Over the course of her career, Snowden served as an advisor on the DIA Friends of Modern Art Board, a member of the advisory board of the Scarab Club, a member of the Educational Advisory Board for the Art Education Department of the College for Creative Studies, and a gallery directory for the Detroit Repertory Theater.

==Awards and honors==

Among the honors which Gilda Snowden has earned are:
- 2009 – Kresge Arts Fellowship from The Kresge Foundation.
- 1982, 1985, 1990 in Painting, 1988 in Sculpture – Individual Artists Grant from the Michigan Council For the Arts.
- 1977–1979 – Graduate Professional Scholarship, Wayne State University
- 1990 – Tannahill Faculty Grant, Center for Creative Studies
- 1990 – Arts Midwest NEA Regional Fellowship

==Exhibitions==
Gilda Snowden's work has been featured in gallery and museum, this is a select list of her exhibitions including:

=== Solo exhibitions ===
- 2013 – Gilda Snowden, Album: A Retrospective 1977-2010, (solo exhibition) Oakland University Art Gallery, Rochester, New York, United States
- 2006 – Abstractions of Life Paintings, (solo exhibition) Sherry Washington Gallery, Detroit, Michigan, United States
- 2002 – Gilda Snowden, New Work, (solo exhibition) Sherry Washington Gallery, Detroit, Michigan, United States
- 1986 – Paint Creek Center, Rochester, Michigan, United States

=== Group exhibitions ===
- 2014 – Another Look at Detroit (Part I and II), Marianne Boesky Gallery, Chelsea, New York City, New York, United States
- 1993 – TransFORMING IDEAS, Michigan Gallery, Detroit, Michigan
- 1992 – Women of Color, Dahl Arts Center, Rapid City, South Dakota, United States
- 1991 – Detroit Institute of Art, Detroit (DIA), Michigan, United States
- 1990 – Signature Images, (with artist Michael Luchs, curated by Jan van der Marck), Detroit Institute of Art (DIA), Detroit, Michigan, United States

==Death and legacy==

Snowden died on September 9, 2014, at the age of 60.

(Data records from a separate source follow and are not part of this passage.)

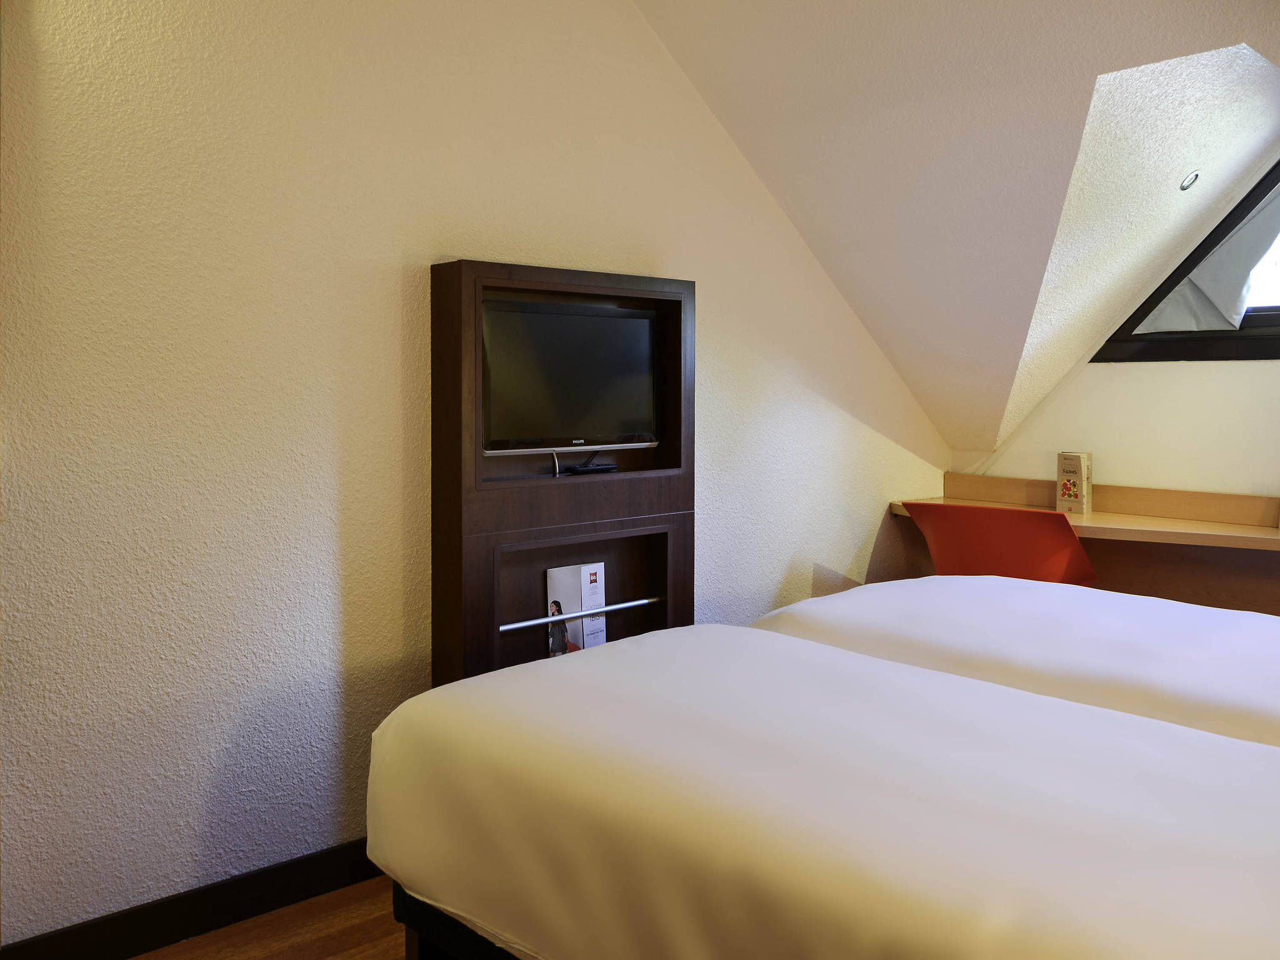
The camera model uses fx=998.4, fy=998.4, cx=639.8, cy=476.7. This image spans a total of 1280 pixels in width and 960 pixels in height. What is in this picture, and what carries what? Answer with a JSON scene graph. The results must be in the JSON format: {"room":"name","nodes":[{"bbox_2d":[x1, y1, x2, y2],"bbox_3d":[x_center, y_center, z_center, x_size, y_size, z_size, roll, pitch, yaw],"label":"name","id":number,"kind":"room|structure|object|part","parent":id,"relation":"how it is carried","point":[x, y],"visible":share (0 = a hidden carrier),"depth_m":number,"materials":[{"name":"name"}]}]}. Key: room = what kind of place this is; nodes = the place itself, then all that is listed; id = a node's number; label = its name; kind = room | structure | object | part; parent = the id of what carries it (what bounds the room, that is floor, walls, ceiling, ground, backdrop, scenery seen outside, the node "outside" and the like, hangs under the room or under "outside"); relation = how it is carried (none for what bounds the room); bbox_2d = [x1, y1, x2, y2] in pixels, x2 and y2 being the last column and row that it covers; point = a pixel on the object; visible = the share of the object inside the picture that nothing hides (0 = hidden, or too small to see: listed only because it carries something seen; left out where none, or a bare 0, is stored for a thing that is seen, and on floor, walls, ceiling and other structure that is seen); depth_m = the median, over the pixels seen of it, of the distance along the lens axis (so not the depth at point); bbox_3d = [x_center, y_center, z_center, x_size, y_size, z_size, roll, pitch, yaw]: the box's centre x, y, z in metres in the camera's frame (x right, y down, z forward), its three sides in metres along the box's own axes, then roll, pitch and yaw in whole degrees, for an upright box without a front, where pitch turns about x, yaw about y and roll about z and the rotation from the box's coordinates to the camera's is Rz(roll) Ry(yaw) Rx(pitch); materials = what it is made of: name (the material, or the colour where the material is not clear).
{"room":"bedroom","nodes":[
{"label":"bedroom","id":0,"kind":"room"},
{"bbox_2d":[130,876,406,959],"bbox_3d":[0.402,1.171,1.607,4.769,0.103,3.393,-3,5,-41],"label":"floor","id":1,"kind":"structure","parent":0,"point":[348,958],"depth_m":2.33,"materials":[{"name":"brown wood"}]},
{"bbox_2d":[368,619,1279,959],"bbox_3d":[0.646,0.686,1.684,1.454,0.839,2.182,-3,5,-41],"label":"bed","id":2,"kind":"object","parent":1,"relation":"on","point":[1190,732],"visible":1,"depth_m":1.52,"materials":[{"name":"white fabric"}]},
{"bbox_3d":[0.382,0.929,1.981,1.167,0.230,1.619,-3,5,-41],"label":"bed frame","id":3,"kind":"part","parent":2,"relation":"part of","materials":[{"name":"wood"}]},
{"bbox_2d":[901,501,1098,586],"bbox_3d":[1.276,0.503,3.521,0.612,0.851,0.581,3,5,38],"label":"orange chair","id":4,"kind":"object","parent":1,"relation":"on","point":[1050,536],"visible":0.6,"depth_m":3.29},
{"bbox_2d":[753,574,1279,750],"bbox_3d":[1.307,0.661,2.301,1.286,0.710,2.046,-3,5,-41],"label":"bed","id":5,"kind":"object","parent":1,"relation":"on","point":[1239,644],"visible":0.49,"depth_m":2.21,"materials":[{"name":"white fabric"}]},
{"bbox_2d":[0,0,953,948],"bbox_3d":[-0.380,-0.324,2.959,4.655,2.751,0.158,-3,5,-41],"label":"left wall","id":6,"kind":"structure","parent":0,"point":[711,367],"depth_m":2.46,"materials":[{"name":"beige paint"}]},
{"bbox_2d":[0,835,382,959],"bbox_3d":[-0.530,0.992,2.766,3.682,0.109,0.016,-3,5,-41],"label":"baseboard","id":7,"kind":"structure","parent":6,"relation":"attached to","point":[354,877],"depth_m":2.33,"materials":[{"name":"black wood"}]},
{"bbox_2d":[428,260,695,692],"bbox_3d":[-0.196,0.208,2.936,0.834,1.562,0.200,-3,5,-41],"label":"wall unit","id":8,"kind":"object","parent":6,"relation":"attached to","point":[679,539],"visible":0.59,"depth_m":2.86,"materials":[{"name":"brown wood"}]},
{"bbox_2d":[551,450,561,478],"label":"cable","id":9,"kind":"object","parent":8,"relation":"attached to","point":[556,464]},
{"bbox_2d":[481,296,665,455],"bbox_3d":[-0.203,-0.281,2.909,0.664,0.437,0.177,-3,5,-41],"label":"television","id":10,"kind":"object","parent":8,"relation":"in","point":[640,321],"visible":0.96,"depth_m":2.87,"materials":[{"name":"black"}]},
{"bbox_2d":[545,562,606,657],"bbox_3d":[-0.189,0.460,2.996,0.191,0.397,0.054,-3,5,-41],"label":"brochure","id":11,"kind":"object","parent":8,"relation":"in","point":[560,587],"visible":0.74,"depth_m":2.98,"materials":[{"name":"white paper"}]},
{"bbox_2d":[498,595,665,631],"bbox_3d":[-0.147,0.393,2.918,0.589,0.022,0.027,-3,5,-41],"label":"metal rod","id":12,"kind":"object","parent":8,"relation":"attached to","point":[619,606],"visible":0.86,"depth_m":2.89,"materials":[{"name":"silver metal"}]},
{"bbox_2d":[562,461,618,475],"bbox_3d":[-0.153,-0.024,2.996,0.184,0.027,0.066,-3,5,-41],"label":"remote control","id":13,"kind":"object","parent":8,"relation":"in","point":[579,469],"visible":0.99,"depth_m":2.97,"materials":[{"name":"black plastic"}]},
{"bbox_2d":[633,0,1279,456],"bbox_3d":[1.033,-0.895,2.511,2.887,1.574,2.688,-3,5,-41],"label":"sloped ceiling","id":14,"kind":"structure","parent":0,"point":[1164,33],"depth_m":3.09,"materials":[{"name":"white paint"}]},
{"bbox_2d":[1179,170,1200,190],"bbox_3d":[1.825,-0.986,3.316,0.080,0.067,0.073,-3,5,-41],"label":"recessed light","id":15,"kind":"object","parent":14,"relation":"in","point":[1185,187],"visible":0.97,"depth_m":3.32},
{"bbox_2d":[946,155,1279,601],"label":"back wall","id":16,"kind":"structure","parent":0,"point":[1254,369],"depth_m":3.66,"materials":[{"name":"paint"}]},
{"bbox_2d":[895,470,1279,614],"bbox_3d":[1.796,0.450,3.485,0.584,0.770,1.933,-3,5,-41],"label":"desk","id":17,"kind":"object","parent":16,"relation":"attached to","point":[1190,522],"visible":0.58,"depth_m":3.51,"materials":[{"name":"brown wood"}]},
{"bbox_2d":[1056,451,1091,513],"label":"brochure","id":18,"kind":"object","parent":17,"relation":"on","point":[1079,493],"visible":0.99,"depth_m":3.77,"materials":[{"name":"paper"}]},
{"bbox_2d":[1091,158,1279,363],"bbox_3d":[2.407,-0.855,3.255,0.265,0.970,1.529,-3,5,-41],"label":"window","id":19,"kind":"structure","parent":16,"relation":"in","point":[1167,280],"depth_m":3.59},
{"bbox_2d":[1143,186,1279,333],"bbox_3d":[2.240,-0.856,3.333,0.243,0.738,0.930,-3,5,-41],"label":"window shade","id":20,"kind":"object","parent":19,"relation":"attached to","point":[1209,262],"visible":0.82,"depth_m":3.52,"materials":[{"name":"fabric"}]}
]}

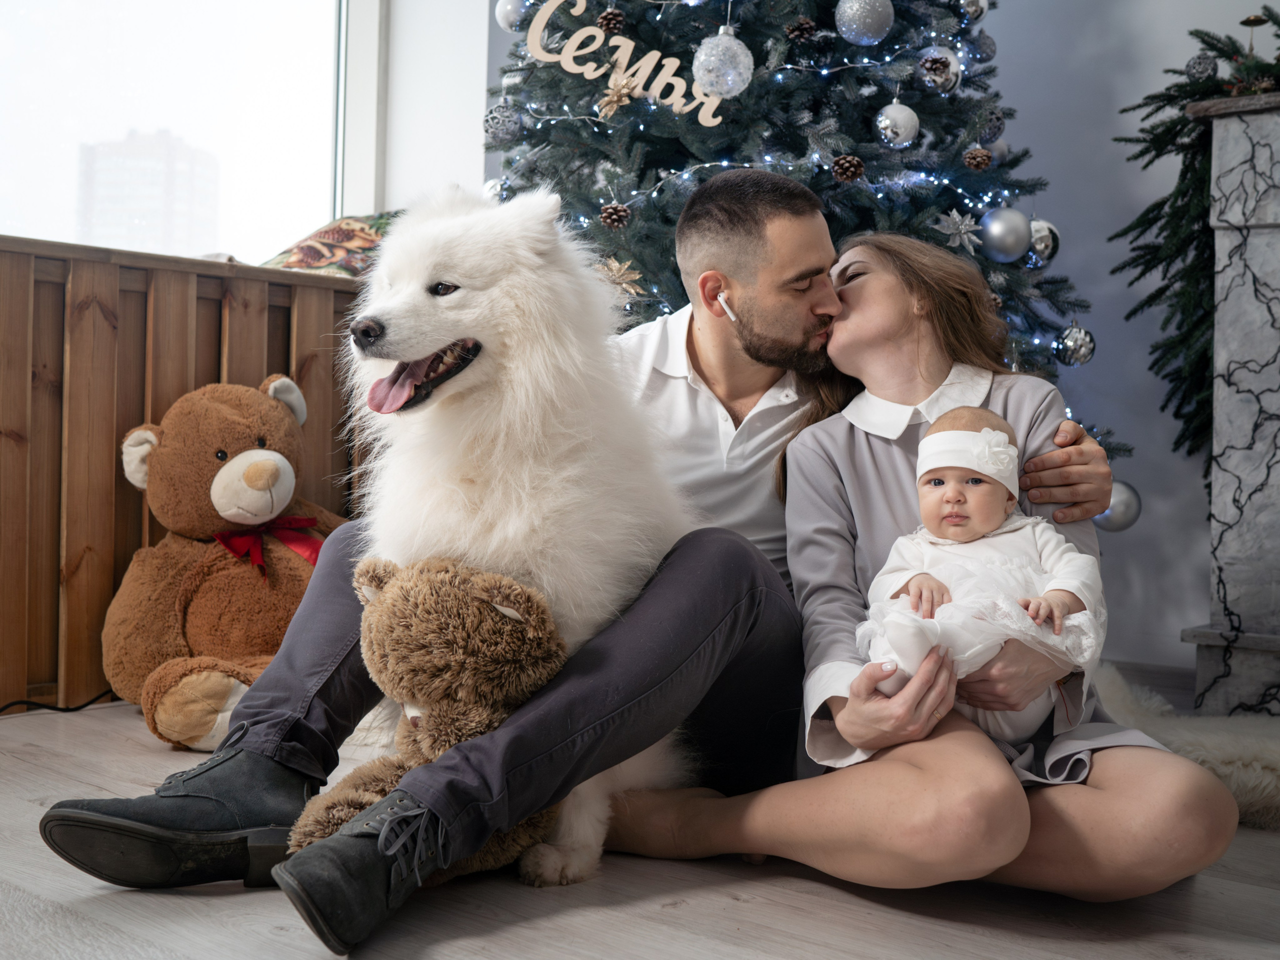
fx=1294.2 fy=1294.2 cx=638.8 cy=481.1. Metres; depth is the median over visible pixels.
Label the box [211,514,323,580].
red bow
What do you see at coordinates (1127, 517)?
silver ornament
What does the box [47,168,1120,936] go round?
man
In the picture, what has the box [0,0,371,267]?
window
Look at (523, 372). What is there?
dog
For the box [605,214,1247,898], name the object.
woman
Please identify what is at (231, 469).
teddy bear
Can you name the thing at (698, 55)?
silver ornament
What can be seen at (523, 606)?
teddy bear
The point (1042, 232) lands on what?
silver ornament
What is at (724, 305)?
earbud
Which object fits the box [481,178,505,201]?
silver ornament
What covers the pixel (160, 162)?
building
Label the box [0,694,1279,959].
floor
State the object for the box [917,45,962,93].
silver ornament
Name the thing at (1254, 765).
fur rug
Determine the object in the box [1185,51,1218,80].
ornament
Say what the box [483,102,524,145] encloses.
silver ornament
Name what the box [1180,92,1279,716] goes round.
fireplace
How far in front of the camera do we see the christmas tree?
3.27 m
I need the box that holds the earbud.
[716,292,736,322]
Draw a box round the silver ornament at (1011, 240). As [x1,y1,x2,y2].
[979,206,1031,263]
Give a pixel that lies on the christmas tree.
(822, 170)
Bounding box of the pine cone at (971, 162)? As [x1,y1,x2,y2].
[963,145,992,171]
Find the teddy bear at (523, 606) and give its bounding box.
[288,552,566,889]
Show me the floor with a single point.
(730, 902)
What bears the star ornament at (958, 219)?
hanging from the christmas tree
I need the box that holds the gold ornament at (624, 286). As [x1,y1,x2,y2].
[595,255,645,300]
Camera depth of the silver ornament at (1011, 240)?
3.04 m
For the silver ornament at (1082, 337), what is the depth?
3.22 m
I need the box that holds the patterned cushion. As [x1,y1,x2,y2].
[262,212,396,276]
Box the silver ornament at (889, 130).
[874,99,920,147]
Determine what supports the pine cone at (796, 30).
hanging from the christmas tree
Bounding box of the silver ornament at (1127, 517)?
[1095,478,1142,533]
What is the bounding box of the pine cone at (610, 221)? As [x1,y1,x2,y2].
[599,201,630,230]
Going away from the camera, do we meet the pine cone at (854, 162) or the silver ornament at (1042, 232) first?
the pine cone at (854, 162)
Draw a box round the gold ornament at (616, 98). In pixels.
[595,73,637,118]
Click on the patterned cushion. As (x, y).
(308, 259)
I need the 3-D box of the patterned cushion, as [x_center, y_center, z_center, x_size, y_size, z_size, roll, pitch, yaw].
[-0.869,-0.677,3.947,0.455,0.256,0.585,1,1,41]
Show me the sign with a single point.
(658, 55)
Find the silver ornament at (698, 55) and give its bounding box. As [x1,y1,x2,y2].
[691,30,754,100]
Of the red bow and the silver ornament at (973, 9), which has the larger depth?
the silver ornament at (973, 9)
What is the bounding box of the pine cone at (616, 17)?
[597,7,625,35]
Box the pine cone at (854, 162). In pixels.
[830,153,865,182]
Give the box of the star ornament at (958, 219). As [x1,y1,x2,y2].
[933,208,984,252]
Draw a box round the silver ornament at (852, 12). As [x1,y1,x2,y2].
[834,0,894,45]
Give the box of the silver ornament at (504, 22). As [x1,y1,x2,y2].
[494,0,529,32]
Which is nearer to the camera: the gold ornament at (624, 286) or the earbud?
the earbud
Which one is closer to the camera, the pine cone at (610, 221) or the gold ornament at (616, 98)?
the pine cone at (610, 221)
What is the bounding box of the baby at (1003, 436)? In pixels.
[858,405,1104,737]
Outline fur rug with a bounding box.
[1089,660,1279,831]
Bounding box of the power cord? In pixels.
[0,689,120,715]
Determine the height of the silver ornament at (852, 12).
0.171 m
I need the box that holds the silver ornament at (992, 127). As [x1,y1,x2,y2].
[975,107,1005,145]
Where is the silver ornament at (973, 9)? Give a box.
[958,0,988,21]
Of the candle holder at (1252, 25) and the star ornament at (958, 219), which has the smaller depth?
the star ornament at (958, 219)
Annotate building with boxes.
[78,127,217,256]
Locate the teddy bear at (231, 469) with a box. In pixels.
[101,373,340,750]
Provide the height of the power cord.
0.075 m
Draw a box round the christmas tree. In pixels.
[494,0,1135,471]
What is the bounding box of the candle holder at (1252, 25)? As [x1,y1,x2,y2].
[1239,13,1266,58]
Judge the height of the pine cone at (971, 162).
0.071 m
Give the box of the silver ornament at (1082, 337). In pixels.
[1055,323,1095,366]
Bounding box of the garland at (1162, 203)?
[1114,5,1279,465]
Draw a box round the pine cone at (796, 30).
[785,17,817,42]
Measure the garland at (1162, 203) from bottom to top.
1.228 m
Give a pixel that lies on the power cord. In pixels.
(54, 708)
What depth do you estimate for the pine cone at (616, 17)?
3.07 m
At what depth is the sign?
3.20 m
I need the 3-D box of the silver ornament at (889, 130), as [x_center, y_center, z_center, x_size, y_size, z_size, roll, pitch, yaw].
[0.615,-0.858,3.086,0.097,0.135,0.099,1,1,41]
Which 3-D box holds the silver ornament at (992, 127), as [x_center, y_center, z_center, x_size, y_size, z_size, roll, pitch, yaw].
[0.876,-0.905,3.277,0.084,0.115,0.086,1,1,41]
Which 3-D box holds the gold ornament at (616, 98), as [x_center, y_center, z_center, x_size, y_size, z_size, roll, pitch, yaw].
[-0.056,-0.961,3.207,0.103,0.106,0.069,1,1,41]
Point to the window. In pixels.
(144, 106)
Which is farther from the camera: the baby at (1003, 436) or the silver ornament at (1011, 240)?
the silver ornament at (1011, 240)
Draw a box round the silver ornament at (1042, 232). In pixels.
[1027,217,1060,264]
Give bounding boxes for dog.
[306,180,696,885]
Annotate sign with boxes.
[519,0,731,126]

Snowden's work is held in permanent museum collections including Detroit Institute of Arts, the David C. Driskell Center at the University of Maryland, Oakland University Art Gallery, and the Wayne State University Art Collection.

The Gilda Snowden Emerging Artist Awards, funded by The Kresge Foundation since 2015, honor Gilda Snowden's lifetime of work mentoring Detroit area emerging artists.